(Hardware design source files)
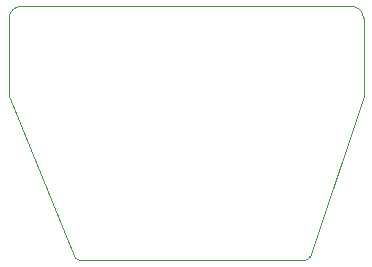
<source format=gbr>
G04 #@! TF.GenerationSoftware,KiCad,Pcbnew,(5.1.4)-1*
G04 #@! TF.CreationDate,2021-01-29T12:05:25-05:00*
G04 #@! TF.ProjectId,TKD_DBTypeC_r1,544b445f-4442-4547-9970-65435f72312e,rev?*
G04 #@! TF.SameCoordinates,Original*
G04 #@! TF.FileFunction,Profile,NP*
%FSLAX46Y46*%
G04 Gerber Fmt 4.6, Leading zero omitted, Abs format (unit mm)*
G04 Created by KiCad (PCBNEW (5.1.4)-1) date 2021-01-29 12:05:25*
%MOMM*%
%LPD*%
G04 APERTURE LIST*
%ADD10C,0.050000*%
G04 APERTURE END LIST*
D10*
X76464238Y-76185695D02*
G75*
G02X76000000Y-76500000I-464238J185695D01*
G01*
X57000000Y-76500000D02*
G75*
G02X56600000Y-76300000I0J500000D01*
G01*
X76000000Y-76500000D02*
X57000000Y-76500000D01*
X81000000Y-62600000D02*
X76464238Y-76185695D01*
X51000000Y-62600000D02*
X56600000Y-76300000D01*
X51000000Y-56000000D02*
G75*
G02X52000000Y-55000000I1000000J0D01*
G01*
X80000000Y-55000000D02*
G75*
G02X81000000Y-56000000I0J-1000000D01*
G01*
X51000000Y-62600000D02*
X51000000Y-56000000D01*
X81000000Y-56000000D02*
X81000000Y-62600000D01*
X52000000Y-55000000D02*
X80000000Y-55000000D01*
M02*

</source>
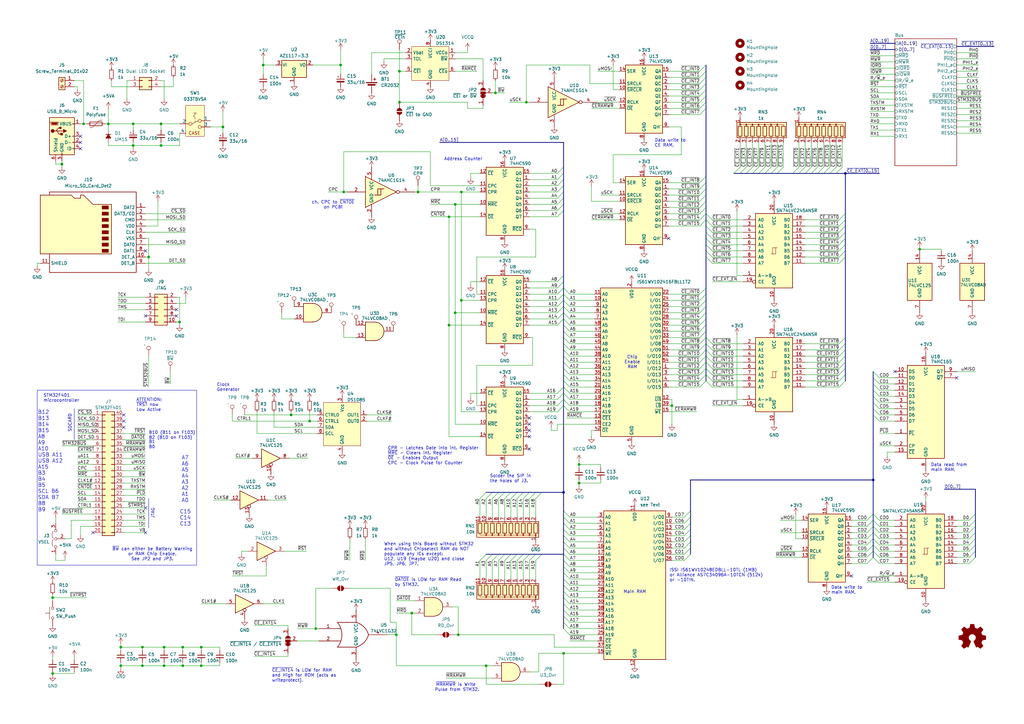
<source format=kicad_sch>
(kicad_sch
	(version 20231120)
	(generator "eeschema")
	(generator_version "8.0")
	(uuid "2eaa3998-c9cb-43b1-9b23-df656c8158b0")
	(paper "A3")
	(title_block
		(title "Unicomp v3 - RAMROM Board")
		(date "2024-05-13")
		(rev "v1.0")
		(company "100% Offner")
		(comment 1 "v1.0: Initial")
	)
	
	(junction
		(at 25.4 67.31)
		(diameter 0)
		(color 0 0 0 0)
		(uuid "090d0ef3-4464-4fd7-969e-d68bfbd7aecb")
	)
	(junction
		(at 184.15 133.35)
		(diameter 0)
		(color 0 0 0 0)
		(uuid "0cfa406f-a528-4010-8ae9-1d30f9763122")
	)
	(junction
		(at 187.96 260.35)
		(diameter 0)
		(color 0 0 0 0)
		(uuid "1566bbe5-067c-4de2-a322-ef05dd326fe0")
	)
	(junction
		(at 186.69 83.82)
		(diameter 0)
		(color 0 0 0 0)
		(uuid "184da99b-4992-483e-ab45-9c324a5e7aa2")
	)
	(junction
		(at 73.66 132.08)
		(diameter 0)
		(color 0 0 0 0)
		(uuid "1b44a8b9-1c6b-4c0a-9c14-2e1240001de9")
	)
	(junction
		(at 189.23 123.19)
		(diameter 0)
		(color 0 0 0 0)
		(uuid "1f0ba75d-924c-477d-9c42-6f065b30366f")
	)
	(junction
		(at 67.31 273.05)
		(diameter 0)
		(color 0 0 0 0)
		(uuid "2026085c-149c-4411-bc9b-553c5c0b01f7")
	)
	(junction
		(at 237.49 198.12)
		(diameter 0)
		(color 0 0 0 0)
		(uuid "26ec8125-44c8-450c-b2bc-c09479f9f45e")
	)
	(junction
		(at 74.93 273.05)
		(diameter 0)
		(color 0 0 0 0)
		(uuid "270fee0c-3e30-4098-9c28-201870199b05")
	)
	(junction
		(at 275.59 166.37)
		(diameter 0)
		(color 0 0 0 0)
		(uuid "3499a8c5-5eb1-4cb4-83cc-4a31297b0ef3")
	)
	(junction
		(at 54.61 50.8)
		(diameter 0)
		(color 0 0 0 0)
		(uuid "3b46b314-9e85-4cd8-a45f-56979c46cdc1")
	)
	(junction
		(at 163.83 41.91)
		(diameter 0)
		(color 0 0 0 0)
		(uuid "3b50b071-9892-46c3-a64f-a89ef1faf921")
	)
	(junction
		(at 162.56 260.35)
		(diameter 0)
		(color 0 0 0 0)
		(uuid "3cc9c558-9b4d-4405-a869-34087eedd9b7")
	)
	(junction
		(at 231.14 201.93)
		(diameter 0)
		(color 0 0 0 0)
		(uuid "4bf0d548-a7a8-4b08-b48e-4d133ffe0277")
	)
	(junction
		(at 82.55 265.43)
		(diameter 0)
		(color 0 0 0 0)
		(uuid "4c54a110-a235-4729-9063-d01e8a14b055")
	)
	(junction
		(at 44.45 50.8)
		(diameter 0)
		(color 0 0 0 0)
		(uuid "4f91190c-fdf2-410c-86d3-96a8e2b2a6ab")
	)
	(junction
		(at 129.54 257.81)
		(diameter 0)
		(color 0 0 0 0)
		(uuid "5ac69a10-c0f0-4cac-a249-049479a0307d")
	)
	(junction
		(at 49.53 265.43)
		(diameter 0)
		(color 0 0 0 0)
		(uuid "5c5bfb37-e7a7-4237-90f5-2a3facc749fb")
	)
	(junction
		(at 215.9 41.91)
		(diameter 0)
		(color 0 0 0 0)
		(uuid "5fe20f4b-89c5-4518-bba1-32f7fb7ac259")
	)
	(junction
		(at 67.31 265.43)
		(diameter 0)
		(color 0 0 0 0)
		(uuid "630fc92c-e6ca-4621-8840-b57776d4ee48")
	)
	(junction
		(at 21.59 245.11)
		(diameter 0)
		(color 0 0 0 0)
		(uuid "66988a18-7fa6-4eec-a84a-6281683dcfdd")
	)
	(junction
		(at 377.19 102.235)
		(d
... [477821 chars truncated]
</source>
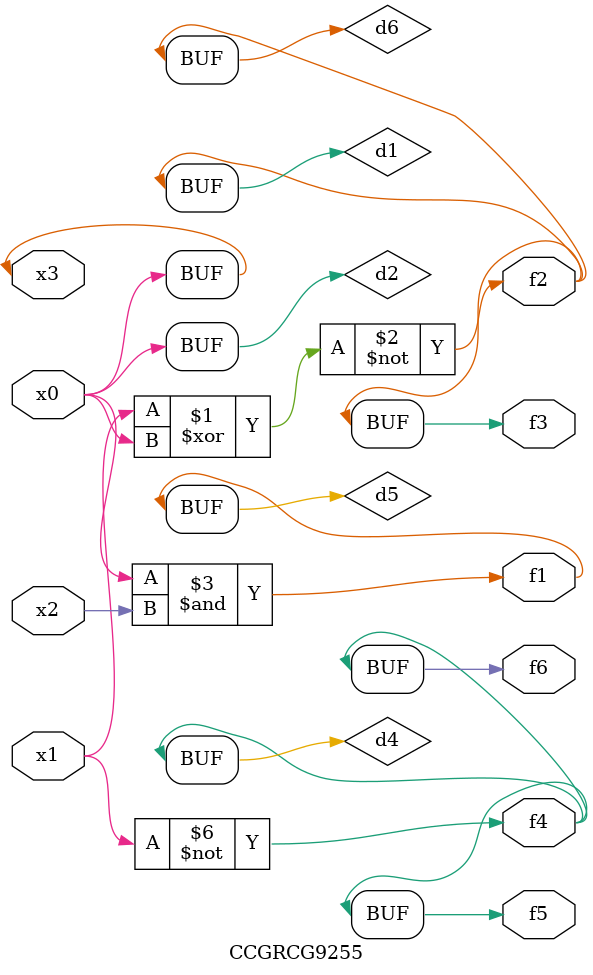
<source format=v>
module CCGRCG9255(
	input x0, x1, x2, x3,
	output f1, f2, f3, f4, f5, f6
);

	wire d1, d2, d3, d4, d5, d6;

	xnor (d1, x1, x3);
	buf (d2, x0, x3);
	nand (d3, x0, x2);
	not (d4, x1);
	nand (d5, d3);
	or (d6, d1);
	assign f1 = d5;
	assign f2 = d6;
	assign f3 = d6;
	assign f4 = d4;
	assign f5 = d4;
	assign f6 = d4;
endmodule

</source>
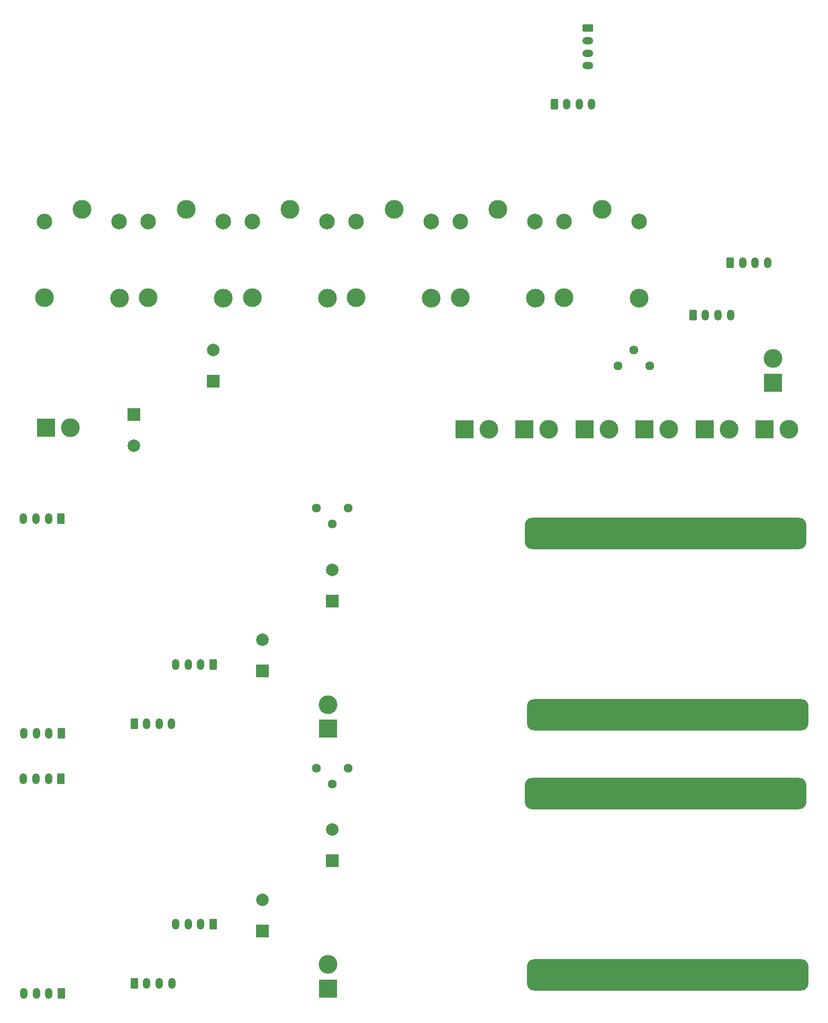
<source format=gbr>
%TF.GenerationSoftware,KiCad,Pcbnew,7.0.8*%
%TF.CreationDate,2023-11-08T20:04:04+02:00*%
%TF.ProjectId,sprinklers,73707269-6e6b-46c6-9572-732e6b696361,1.2*%
%TF.SameCoordinates,Original*%
%TF.FileFunction,Soldermask,Bot*%
%TF.FilePolarity,Negative*%
%FSLAX46Y46*%
G04 Gerber Fmt 4.6, Leading zero omitted, Abs format (unit mm)*
G04 Created by KiCad (PCBNEW 7.0.8) date 2023-11-08 20:04:04*
%MOMM*%
%LPD*%
G01*
G04 APERTURE LIST*
G04 Aperture macros list*
%AMRoundRect*
0 Rectangle with rounded corners*
0 $1 Rounding radius*
0 $2 $3 $4 $5 $6 $7 $8 $9 X,Y pos of 4 corners*
0 Add a 4 corners polygon primitive as box body*
4,1,4,$2,$3,$4,$5,$6,$7,$8,$9,$2,$3,0*
0 Add four circle primitives for the rounded corners*
1,1,$1+$1,$2,$3*
1,1,$1+$1,$4,$5*
1,1,$1+$1,$6,$7*
1,1,$1+$1,$8,$9*
0 Add four rect primitives between the rounded corners*
20,1,$1+$1,$2,$3,$4,$5,0*
20,1,$1+$1,$4,$5,$6,$7,0*
20,1,$1+$1,$6,$7,$8,$9,0*
20,1,$1+$1,$8,$9,$2,$3,0*%
%AMFreePoly0*
4,1,41,-22.500000,1.388890,-22.492142,1.520800,-22.447241,1.727208,-22.364088,1.921388,-22.245689,2.096323,-22.096323,2.245689,-21.921388,2.364088,-21.727208,2.447241,-21.520800,2.492142,-21.388890,2.500000,21.388890,2.500000,21.520800,2.492142,21.727208,2.447241,21.921388,2.364088,22.096323,2.245689,22.245689,2.096323,22.364088,1.921388,22.447241,1.727208,22.492142,1.520800,22.500000,1.388890,
22.500000,-1.388890,22.492142,-1.520800,22.447241,-1.727208,22.364088,-1.921388,22.245689,-2.096323,22.096323,-2.245689,21.921388,-2.364088,21.727208,-2.447241,21.520800,-2.492142,21.388890,-2.500000,-21.388890,-2.500000,-21.520800,-2.492142,-21.727208,-2.447241,-21.921388,-2.364088,-22.096323,-2.245689,-22.245689,-2.096323,-22.364088,-1.921388,-22.447241,-1.727208,-22.492142,-1.520800,-22.500000,-1.388890,
-22.500000,1.388890,-22.500000,1.388890,$1*%
G04 Aperture macros list end*
%ADD10RoundRect,0.250000X-0.350000X-0.625000X0.350000X-0.625000X0.350000X0.625000X-0.350000X0.625000X0*%
%ADD11O,1.200000X1.750000*%
%ADD12C,1.440000*%
%ADD13FreePoly0,180.000000*%
%ADD14RoundRect,0.250000X0.350000X0.625000X-0.350000X0.625000X-0.350000X-0.625000X0.350000X-0.625000X0*%
%ADD15R,3.000000X3.000000*%
%ADD16C,3.000000*%
%ADD17R,2.000000X2.000000*%
%ADD18C,2.000000*%
%ADD19C,2.500000*%
%ADD20RoundRect,0.250000X-0.625000X0.350000X-0.625000X-0.350000X0.625000X-0.350000X0.625000X0.350000X0*%
%ADD21O,1.750000X1.200000*%
G04 APERTURE END LIST*
D10*
%TO.C,LED1*%
X25492863Y-63357874D03*
D11*
X27492863Y-63357874D03*
X29492863Y-63357874D03*
X31492863Y-63357874D03*
%TD*%
D12*
%TO.C,RV1*%
X59711563Y-28852374D03*
X57171563Y-31392374D03*
X54631563Y-28852374D03*
%TD*%
D13*
%TO.C,*%
X110532471Y-32919476D03*
%TD*%
D14*
%TO.C,EXT1*%
X13774663Y-30553774D03*
D11*
X11774663Y-30553774D03*
X9774663Y-30553774D03*
X7774663Y-30553774D03*
%TD*%
D15*
%TO.C,AC24-IN1*%
X56485164Y-64162292D03*
D16*
X56485164Y-60282292D03*
%TD*%
D14*
%TO.C,POWER1*%
X38132763Y-53878474D03*
D11*
X36132763Y-53878474D03*
X34132763Y-53878474D03*
X32132763Y-53878474D03*
%TD*%
D13*
%TO.C,*%
X110868074Y-61951375D03*
%TD*%
D17*
%TO.C,C6*%
X57191163Y-43716174D03*
D18*
X57191163Y-38716174D03*
%TD*%
D14*
%TO.C,PROG1*%
X13825363Y-64907074D03*
D11*
X11825363Y-64907074D03*
X9825363Y-64907074D03*
X7825363Y-64907074D03*
%TD*%
D17*
%TO.C,C5*%
X45991863Y-54943574D03*
D18*
X45991863Y-49943574D03*
%TD*%
D10*
%TO.C,LED1*%
X25487316Y-21747558D03*
D11*
X27487316Y-21747558D03*
X29487316Y-21747558D03*
X31487316Y-21747558D03*
%TD*%
D12*
%TO.C,RV1*%
X59706016Y12757942D03*
X57166016Y10217942D03*
X54626016Y12757942D03*
%TD*%
D13*
%TO.C,*%
X110526924Y8690840D03*
%TD*%
D14*
%TO.C,EXT1*%
X13769116Y11056542D03*
D11*
X11769116Y11056542D03*
X9769116Y11056542D03*
X7769116Y11056542D03*
%TD*%
D15*
%TO.C,AC24-IN1*%
X56479617Y-22551976D03*
D16*
X56479617Y-18671976D03*
%TD*%
D14*
%TO.C,POWER1*%
X38127216Y-12268158D03*
D11*
X36127216Y-12268158D03*
X34127216Y-12268158D03*
X32127216Y-12268158D03*
%TD*%
D13*
%TO.C,*%
X110862527Y-20341059D03*
%TD*%
D17*
%TO.C,C6*%
X57185616Y-2105858D03*
D18*
X57185616Y2894142D03*
%TD*%
D14*
%TO.C,PROG1*%
X13819816Y-23296758D03*
D11*
X11819816Y-23296758D03*
X9819816Y-23296758D03*
X7819816Y-23296758D03*
%TD*%
D17*
%TO.C,C5*%
X45986316Y-13333258D03*
D18*
X45986316Y-8333258D03*
%TD*%
D16*
%TO.C,K4*%
X67056000Y60636000D03*
D19*
X61006000Y58686000D03*
D16*
X61006000Y46486000D03*
X73056000Y46436000D03*
D19*
X73006000Y58686000D03*
%TD*%
D16*
%TO.C,K2*%
X33782000Y60636000D03*
D19*
X27732000Y58686000D03*
D16*
X27732000Y46486000D03*
X39782000Y46436000D03*
D19*
X39732000Y58686000D03*
%TD*%
D15*
%TO.C,AC24-IN1*%
X11360000Y25646000D03*
D16*
X15240000Y25646000D03*
%TD*%
D12*
%TO.C,RV1*%
X102870000Y35560000D03*
X105410000Y38100000D03*
X107950000Y35560000D03*
%TD*%
D20*
%TO.C,LED1*%
X98060000Y89630000D03*
D21*
X98060000Y87630000D03*
X98060000Y85630000D03*
X98060000Y83630000D03*
%TD*%
D15*
%TO.C,J4*%
X107163000Y25400000D03*
D16*
X111043000Y25400000D03*
%TD*%
%TO.C,K5*%
X83693000Y60636000D03*
D19*
X77643000Y58686000D03*
D16*
X77643000Y46486000D03*
X89693000Y46436000D03*
D19*
X89643000Y58686000D03*
%TD*%
D17*
%TO.C,C5*%
X25400000Y27767700D03*
D18*
X25400000Y22767700D03*
%TD*%
D17*
%TO.C,C6*%
X38100000Y33100000D03*
D18*
X38100000Y38100000D03*
%TD*%
D16*
%TO.C,K1*%
X17145000Y60636000D03*
D19*
X11095000Y58686000D03*
D16*
X11095000Y46486000D03*
X23145000Y46436000D03*
D19*
X23095000Y58686000D03*
%TD*%
D15*
%TO.C,J5*%
X116770000Y25400000D03*
D16*
X120650000Y25400000D03*
%TD*%
D15*
%TO.C,SENSOR1*%
X127691800Y32868900D03*
D16*
X127691800Y36748900D03*
%TD*%
D10*
%TO.C,POWER1*%
X114904429Y43687015D03*
D11*
X116904429Y43687015D03*
X118904429Y43687015D03*
X120904429Y43687015D03*
%TD*%
D15*
%TO.C,J2*%
X87949000Y25400000D03*
D16*
X91829000Y25400000D03*
%TD*%
D10*
%TO.C,EXT1*%
X92710000Y77470000D03*
D11*
X94710000Y77470000D03*
X96710000Y77470000D03*
X98710000Y77470000D03*
%TD*%
D10*
%TO.C,PROG1*%
X120850130Y52070001D03*
D11*
X122850130Y52070001D03*
X124850130Y52070001D03*
X126850130Y52070001D03*
%TD*%
D16*
%TO.C,K3*%
X50419000Y60636000D03*
D19*
X44369000Y58686000D03*
D16*
X44369000Y46486000D03*
X56419000Y46436000D03*
D19*
X56369000Y58686000D03*
%TD*%
D15*
%TO.C,J3*%
X97556000Y25400000D03*
D16*
X101436000Y25400000D03*
%TD*%
D15*
%TO.C,J6*%
X126377000Y25400000D03*
D16*
X130257000Y25400000D03*
%TD*%
D15*
%TO.C,J1*%
X78342000Y25400000D03*
D16*
X82222000Y25400000D03*
%TD*%
%TO.C,K6*%
X100330000Y60636000D03*
D19*
X94280000Y58686000D03*
D16*
X94280000Y46486000D03*
X106330000Y46436000D03*
D19*
X106280000Y58686000D03*
%TD*%
M02*

</source>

## EXERCISE PROMPT
Copy exactly the lines from the first line of the records above through the line with "X52000000Y-55000000D02*", both included, and nothing else. Pictures stay out.

## THE ANSWER
<source format=gbr>
G04 #@! TF.GenerationSoftware,KiCad,Pcbnew,(5.1.4)-1*
G04 #@! TF.CreationDate,2021-01-29T12:05:25-05:00*
G04 #@! TF.ProjectId,TKD_DBTypeC_r1,544b445f-4442-4547-9970-65435f72312e,rev?*
G04 #@! TF.SameCoordinates,Original*
G04 #@! TF.FileFunction,Profile,NP*
%FSLAX46Y46*%
G04 Gerber Fmt 4.6, Leading zero omitted, Abs format (unit mm)*
G04 Created by KiCad (PCBNEW (5.1.4)-1) date 2021-01-29 12:05:25*
%MOMM*%
%LPD*%
G04 APERTURE LIST*
%ADD10C,0.050000*%
G04 APERTURE END LIST*
D10*
X76464238Y-76185695D02*
G75*
G02X76000000Y-76500000I-464238J185695D01*
G01*
X57000000Y-76500000D02*
G75*
G02X56600000Y-76300000I0J500000D01*
G01*
X76000000Y-76500000D02*
X57000000Y-76500000D01*
X81000000Y-62600000D02*
X76464238Y-76185695D01*
X51000000Y-62600000D02*
X56600000Y-76300000D01*
X51000000Y-56000000D02*
G75*
G02X52000000Y-55000000I1000000J0D01*
G01*
X80000000Y-55000000D02*
G75*
G02X81000000Y-56000000I0J-1000000D01*
G01*
X51000000Y-62600000D02*
X51000000Y-56000000D01*
X81000000Y-56000000D02*
X81000000Y-62600000D01*
X52000000Y-55000000D02*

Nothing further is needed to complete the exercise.